Dive Brief:
- A majority of shareholders in Pennsylvania utility PPL Corp. last week urged company management to publish a report on how climate change policies and technological innovations will affect the company's bottom line, according to Allentown The Morning Call.
- Some 57% of shareholders voted in favor of the non-binding proposal at the PPL shareholder meeting last week in Kentucky. The vote, reportedly a first for the power sector, followed a similar decision by shareholders of Occidental Petroleum, which was supported by about 66% of shareholders.
- Investor focus on climate change policy has been growing in recent years. The shareholder resolutions call for an examination of goals related to the United Nations Paris accord, which seeks to limit global warming to 2 degrees Celsius.
Dive Insight:
It's still not clear if the United States will maintain its seat at the global climate policy table, but investors are keenly interested in how environmental strategies will impact a company's bottom line.

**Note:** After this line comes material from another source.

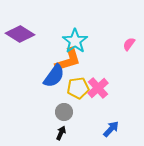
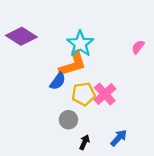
blue semicircle: (54, 76) -> (58, 81), size x0.7
black arrow: (61, 133) -> (84, 142), moved

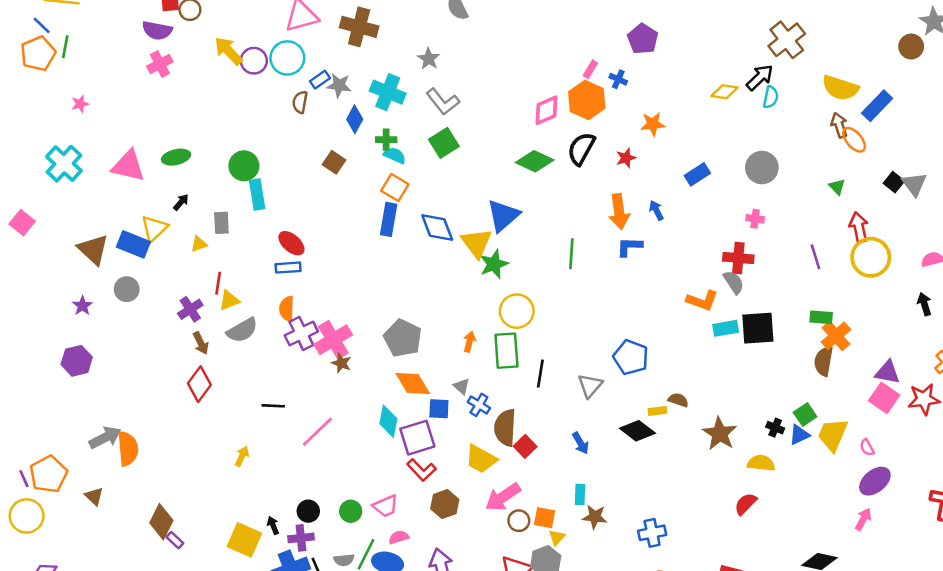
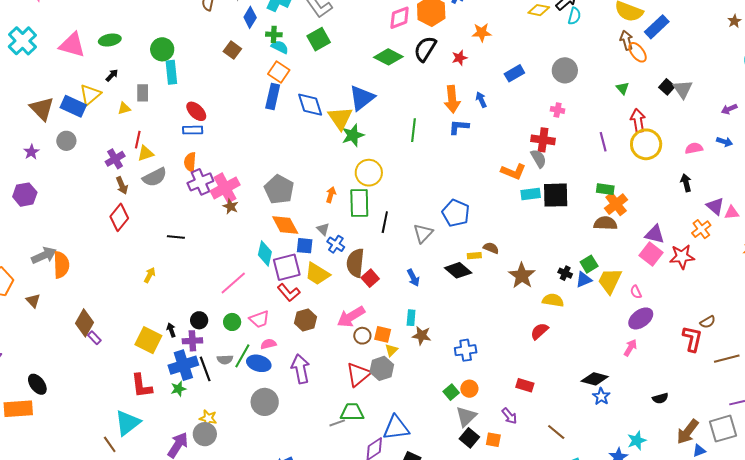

Last week, PPL investors urged the company to develop a report examining the "risks and opportunities" associated with climate policy, and Reuters notes that Exxon Mobil investors will consider a similar proposal at the company's annual meeting next week.
PPL shareholders want to know how policies related to the U.N. climate accord could impact their bottom line. Noting that coal is about 60% of PPL's power mix, the proposal expresses concern the utility "is not properly accounting for the risk of its current high reliance on carbon-intensive generation," according to the Morning Call.
PPL's shareholder vote the first time an electric utility has made such a decision, the paper reports. The votes also reflect a growing interest in corporate governance centered on sustainability.
The 2015 Paris agreement calls for keeping the impact of climate change below 2 degrees Celsius. For the United States, that would mean a roughly 80% economywide reduction in greenhouse gas emissions from 2005 levels. While on the campaign trail, Trump vowed to exit the deal, but it remains to be seen whether the administration will follow through.
Some world leaders expect a decision on Paris to come this week at the G7 summit in Italy. The Washington Post reported yesterday that European leaders are warning of "lasting damage" to international relations, should the U.S. abandon the agreement.
In a letter to EPA Administrator Scott Pruitt, German's minister of the environment said warned of possible fallout.
“I am very concerned that a U.S. withdrawal from the Paris Agreement would cause lasting damage to the long-standing mutual trust and close cooperation between our two countries and between the U.S. and other countries in Europe and elsewhere,” German Minister Barbara Hendricks wrote in the letter.
PPL Chairman, President and CEO William Spence said at the company's annual meeting that the utility holding company is "investing $16 billion in infrastructure through 2021 to build a smarter, more secure energy grid and to advance a cleaner energy future."